### EXERCISE PROMPT
Continue the passage on uncertainty in distribution power systems from its final sentence.

### PROVIDED PASSAGE
____________

There are two types of uncertainties in distribution power systems: randomness and fuzziness [2–5]. It is well known that interruption frequencies or interruption probabilities of distribution overhead lines are related to weather conditions [2, 3, 5–7]. Weather conditions are usually described in fuzzy words. Each weather condition (rain, wind, storm etc.) can be categorised into different degrees (such as heavy, medium or light rain) [2–5]. This classification is obviously vague or fuzzy. Interruption frequencies or interruption probabilities of distribution lines are also caused by environments (such as tree falling or animal activities) and operational conditions (such as load levels). It is very difficult to distinguish exactly the effects of these conditions on the outage data of individual components using a probability model, since there are little or any statistics available. Some utilities do not have enough statistical records, but they may have a good judgment on the range of outage parameters (such as repair time). A fuzzy approach allows obtaining adequate models for all these cases [2–5].

____________

### DATASET ROWS
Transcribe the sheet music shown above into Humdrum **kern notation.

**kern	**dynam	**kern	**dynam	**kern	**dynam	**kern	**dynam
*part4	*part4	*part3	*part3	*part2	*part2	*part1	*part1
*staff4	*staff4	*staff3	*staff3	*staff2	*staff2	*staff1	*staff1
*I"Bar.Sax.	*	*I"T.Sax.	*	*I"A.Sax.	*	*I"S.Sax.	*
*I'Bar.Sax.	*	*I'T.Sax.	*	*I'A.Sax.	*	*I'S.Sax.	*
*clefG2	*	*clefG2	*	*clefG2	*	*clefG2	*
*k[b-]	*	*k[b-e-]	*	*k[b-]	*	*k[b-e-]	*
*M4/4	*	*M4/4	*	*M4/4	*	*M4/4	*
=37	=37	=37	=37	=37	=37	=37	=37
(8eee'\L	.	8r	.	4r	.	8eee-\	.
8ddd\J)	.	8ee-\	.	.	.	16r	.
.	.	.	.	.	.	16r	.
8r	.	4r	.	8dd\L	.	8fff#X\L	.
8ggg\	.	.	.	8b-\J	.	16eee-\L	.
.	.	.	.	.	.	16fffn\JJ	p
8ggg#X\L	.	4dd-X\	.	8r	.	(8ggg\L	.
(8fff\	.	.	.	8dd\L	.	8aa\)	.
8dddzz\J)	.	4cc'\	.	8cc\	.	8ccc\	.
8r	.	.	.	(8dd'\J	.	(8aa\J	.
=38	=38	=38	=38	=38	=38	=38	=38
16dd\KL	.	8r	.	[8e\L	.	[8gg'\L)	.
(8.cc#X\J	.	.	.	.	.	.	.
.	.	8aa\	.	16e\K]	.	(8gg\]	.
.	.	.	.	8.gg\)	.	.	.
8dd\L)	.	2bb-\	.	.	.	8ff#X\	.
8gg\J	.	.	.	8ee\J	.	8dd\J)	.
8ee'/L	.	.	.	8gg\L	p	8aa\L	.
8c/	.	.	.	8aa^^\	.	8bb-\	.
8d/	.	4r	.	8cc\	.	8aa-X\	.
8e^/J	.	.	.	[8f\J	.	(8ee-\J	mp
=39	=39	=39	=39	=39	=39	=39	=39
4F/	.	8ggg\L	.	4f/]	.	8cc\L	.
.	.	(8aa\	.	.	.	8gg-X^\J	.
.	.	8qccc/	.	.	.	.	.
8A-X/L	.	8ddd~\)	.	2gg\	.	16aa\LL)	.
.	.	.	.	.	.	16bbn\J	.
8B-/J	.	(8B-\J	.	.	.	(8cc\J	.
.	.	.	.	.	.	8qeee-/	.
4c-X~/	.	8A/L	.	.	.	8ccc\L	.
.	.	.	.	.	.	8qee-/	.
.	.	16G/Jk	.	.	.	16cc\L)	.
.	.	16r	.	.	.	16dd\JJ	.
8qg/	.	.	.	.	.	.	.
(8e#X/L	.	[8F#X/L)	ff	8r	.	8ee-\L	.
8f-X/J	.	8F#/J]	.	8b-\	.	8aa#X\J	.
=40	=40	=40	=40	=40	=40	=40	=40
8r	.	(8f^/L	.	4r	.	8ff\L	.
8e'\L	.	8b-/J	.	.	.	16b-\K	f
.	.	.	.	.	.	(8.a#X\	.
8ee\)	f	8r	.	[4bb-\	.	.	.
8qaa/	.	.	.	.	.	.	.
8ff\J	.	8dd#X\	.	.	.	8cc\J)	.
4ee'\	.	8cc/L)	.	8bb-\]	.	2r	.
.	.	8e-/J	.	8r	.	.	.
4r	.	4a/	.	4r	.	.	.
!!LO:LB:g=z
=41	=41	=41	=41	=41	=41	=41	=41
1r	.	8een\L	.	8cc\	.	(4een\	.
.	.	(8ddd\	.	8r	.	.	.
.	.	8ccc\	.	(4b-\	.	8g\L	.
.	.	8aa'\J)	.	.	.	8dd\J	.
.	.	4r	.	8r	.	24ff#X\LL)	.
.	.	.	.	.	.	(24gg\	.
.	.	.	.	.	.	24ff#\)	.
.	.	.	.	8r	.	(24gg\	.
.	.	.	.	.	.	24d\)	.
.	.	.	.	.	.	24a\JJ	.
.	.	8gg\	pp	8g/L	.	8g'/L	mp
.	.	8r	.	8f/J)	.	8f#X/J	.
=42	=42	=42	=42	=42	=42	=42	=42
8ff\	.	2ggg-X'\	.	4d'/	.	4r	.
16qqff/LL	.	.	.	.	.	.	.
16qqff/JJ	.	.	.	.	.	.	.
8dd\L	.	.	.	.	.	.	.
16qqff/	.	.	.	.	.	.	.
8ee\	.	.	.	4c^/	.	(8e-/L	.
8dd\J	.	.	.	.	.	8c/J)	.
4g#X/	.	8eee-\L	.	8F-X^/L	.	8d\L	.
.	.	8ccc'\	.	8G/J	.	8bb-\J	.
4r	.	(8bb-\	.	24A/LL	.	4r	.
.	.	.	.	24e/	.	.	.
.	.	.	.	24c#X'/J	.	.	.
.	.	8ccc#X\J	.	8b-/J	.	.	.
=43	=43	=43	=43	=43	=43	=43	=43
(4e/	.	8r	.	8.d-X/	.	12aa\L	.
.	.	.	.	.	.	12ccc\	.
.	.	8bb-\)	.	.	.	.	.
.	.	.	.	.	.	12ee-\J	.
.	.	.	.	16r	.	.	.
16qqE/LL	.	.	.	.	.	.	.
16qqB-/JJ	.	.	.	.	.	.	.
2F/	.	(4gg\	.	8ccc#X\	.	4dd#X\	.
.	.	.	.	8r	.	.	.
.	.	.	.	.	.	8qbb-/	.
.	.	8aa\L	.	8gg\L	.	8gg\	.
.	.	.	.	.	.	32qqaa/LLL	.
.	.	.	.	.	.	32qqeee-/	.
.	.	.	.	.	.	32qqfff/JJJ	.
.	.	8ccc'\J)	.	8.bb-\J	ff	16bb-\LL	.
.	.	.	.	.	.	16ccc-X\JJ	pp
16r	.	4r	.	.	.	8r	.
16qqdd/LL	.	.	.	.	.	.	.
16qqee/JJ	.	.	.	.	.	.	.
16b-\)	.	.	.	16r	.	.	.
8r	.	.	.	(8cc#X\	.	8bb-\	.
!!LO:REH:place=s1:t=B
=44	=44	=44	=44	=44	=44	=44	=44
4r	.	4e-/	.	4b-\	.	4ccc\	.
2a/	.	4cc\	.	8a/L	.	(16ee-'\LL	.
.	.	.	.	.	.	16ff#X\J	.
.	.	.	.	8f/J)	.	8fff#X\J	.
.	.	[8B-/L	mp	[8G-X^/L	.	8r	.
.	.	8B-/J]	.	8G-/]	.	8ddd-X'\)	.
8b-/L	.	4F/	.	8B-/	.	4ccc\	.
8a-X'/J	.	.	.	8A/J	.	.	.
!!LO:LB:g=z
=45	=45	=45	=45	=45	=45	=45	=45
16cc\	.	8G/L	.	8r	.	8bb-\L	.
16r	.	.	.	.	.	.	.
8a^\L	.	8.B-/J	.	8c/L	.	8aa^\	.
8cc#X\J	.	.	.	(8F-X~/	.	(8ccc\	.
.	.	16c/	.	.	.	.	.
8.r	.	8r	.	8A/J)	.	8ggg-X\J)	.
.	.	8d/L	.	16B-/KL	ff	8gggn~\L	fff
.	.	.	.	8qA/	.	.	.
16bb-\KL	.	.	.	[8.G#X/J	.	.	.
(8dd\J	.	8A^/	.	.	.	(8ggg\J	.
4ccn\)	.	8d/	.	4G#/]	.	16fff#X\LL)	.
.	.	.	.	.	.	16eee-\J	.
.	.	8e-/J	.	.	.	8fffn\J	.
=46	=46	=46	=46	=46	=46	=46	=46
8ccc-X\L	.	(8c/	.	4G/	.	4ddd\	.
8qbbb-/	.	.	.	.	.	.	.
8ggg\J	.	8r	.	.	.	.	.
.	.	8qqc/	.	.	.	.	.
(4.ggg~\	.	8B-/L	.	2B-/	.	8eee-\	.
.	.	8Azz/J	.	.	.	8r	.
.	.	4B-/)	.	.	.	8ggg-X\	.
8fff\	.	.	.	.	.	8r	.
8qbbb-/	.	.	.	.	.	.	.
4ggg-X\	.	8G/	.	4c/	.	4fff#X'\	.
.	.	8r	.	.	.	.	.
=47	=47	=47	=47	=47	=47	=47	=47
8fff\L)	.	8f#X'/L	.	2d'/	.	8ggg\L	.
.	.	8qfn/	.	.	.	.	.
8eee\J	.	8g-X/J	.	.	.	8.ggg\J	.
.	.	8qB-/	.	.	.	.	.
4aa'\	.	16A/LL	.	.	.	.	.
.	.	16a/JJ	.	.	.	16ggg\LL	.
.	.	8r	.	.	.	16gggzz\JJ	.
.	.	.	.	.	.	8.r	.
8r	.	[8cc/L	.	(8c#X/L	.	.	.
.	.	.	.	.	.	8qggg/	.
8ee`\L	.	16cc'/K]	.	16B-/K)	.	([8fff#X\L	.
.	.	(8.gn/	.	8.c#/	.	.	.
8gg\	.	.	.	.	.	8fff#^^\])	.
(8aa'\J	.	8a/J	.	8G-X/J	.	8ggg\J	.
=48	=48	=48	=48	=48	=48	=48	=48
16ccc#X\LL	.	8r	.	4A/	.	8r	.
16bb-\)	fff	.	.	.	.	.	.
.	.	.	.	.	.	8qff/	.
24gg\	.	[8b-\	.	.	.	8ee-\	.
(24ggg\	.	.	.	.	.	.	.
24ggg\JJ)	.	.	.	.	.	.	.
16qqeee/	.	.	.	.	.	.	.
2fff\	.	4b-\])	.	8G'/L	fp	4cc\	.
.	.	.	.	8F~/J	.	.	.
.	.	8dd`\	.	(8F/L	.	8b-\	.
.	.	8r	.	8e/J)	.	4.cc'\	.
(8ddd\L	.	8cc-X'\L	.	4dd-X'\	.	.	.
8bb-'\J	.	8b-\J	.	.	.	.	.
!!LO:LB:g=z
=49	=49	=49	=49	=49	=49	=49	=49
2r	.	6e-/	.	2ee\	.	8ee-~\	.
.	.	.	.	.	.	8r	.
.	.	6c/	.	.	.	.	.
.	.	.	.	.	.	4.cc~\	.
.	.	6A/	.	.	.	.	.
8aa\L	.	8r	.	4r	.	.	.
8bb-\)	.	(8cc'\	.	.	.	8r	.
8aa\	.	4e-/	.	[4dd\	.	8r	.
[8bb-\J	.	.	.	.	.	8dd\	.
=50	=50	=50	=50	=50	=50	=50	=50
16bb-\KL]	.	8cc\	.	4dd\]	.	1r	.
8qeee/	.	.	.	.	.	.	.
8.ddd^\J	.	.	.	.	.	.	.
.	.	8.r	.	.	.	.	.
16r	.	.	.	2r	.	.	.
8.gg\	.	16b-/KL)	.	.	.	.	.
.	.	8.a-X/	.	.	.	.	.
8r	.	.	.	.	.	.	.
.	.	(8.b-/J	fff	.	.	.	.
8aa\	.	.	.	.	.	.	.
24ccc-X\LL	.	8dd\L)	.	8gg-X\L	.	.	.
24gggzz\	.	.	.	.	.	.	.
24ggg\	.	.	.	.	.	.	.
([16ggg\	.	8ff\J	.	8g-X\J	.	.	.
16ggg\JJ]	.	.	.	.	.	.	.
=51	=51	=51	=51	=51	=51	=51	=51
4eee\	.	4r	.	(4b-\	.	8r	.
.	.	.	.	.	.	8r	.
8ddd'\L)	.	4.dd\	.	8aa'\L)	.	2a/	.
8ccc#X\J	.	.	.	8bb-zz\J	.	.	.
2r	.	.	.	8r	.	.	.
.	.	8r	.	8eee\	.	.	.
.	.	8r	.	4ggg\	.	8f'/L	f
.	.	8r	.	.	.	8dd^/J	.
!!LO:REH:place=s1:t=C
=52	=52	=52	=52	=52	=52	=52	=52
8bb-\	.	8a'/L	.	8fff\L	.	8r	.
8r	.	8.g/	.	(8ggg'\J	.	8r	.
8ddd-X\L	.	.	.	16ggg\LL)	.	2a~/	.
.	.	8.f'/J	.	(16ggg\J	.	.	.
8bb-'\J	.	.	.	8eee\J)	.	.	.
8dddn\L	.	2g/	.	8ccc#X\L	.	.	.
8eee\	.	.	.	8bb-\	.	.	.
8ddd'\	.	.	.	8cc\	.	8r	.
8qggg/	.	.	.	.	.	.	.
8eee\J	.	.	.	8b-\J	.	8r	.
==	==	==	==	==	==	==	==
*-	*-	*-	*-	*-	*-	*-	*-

____________

### WRITTEN ANSWER
Unlike transmission systems, which are looped, distribution networks are usually made up by radial feeders. The most important consequence of radial feeders is that many customers can be affected by the interruption of a single component. The adequacy is represented by reliability indices such as average interruption rate λ, average outage duration r, and the annual outage duration U. These reliability indices are load point indices and they are of crucial importance for reliability studies. The average outage duration and the interruption rate can be reduced by network configurations, suitable location of substation, feeder length, and by increasing fault avoidance and corrective repair measures. These measures try to modify the interruption rate and repair time of each segment, improving the system reliability. Repair time and interruption rate modifications may require additional efforts which are associated with additional expenditures.
A technique for optimal reliability design in electrical distribution system was developed by Chang and Wu in [8]. This technique solved a non‐linear optimisation problem based on polynomial‐time algorithm.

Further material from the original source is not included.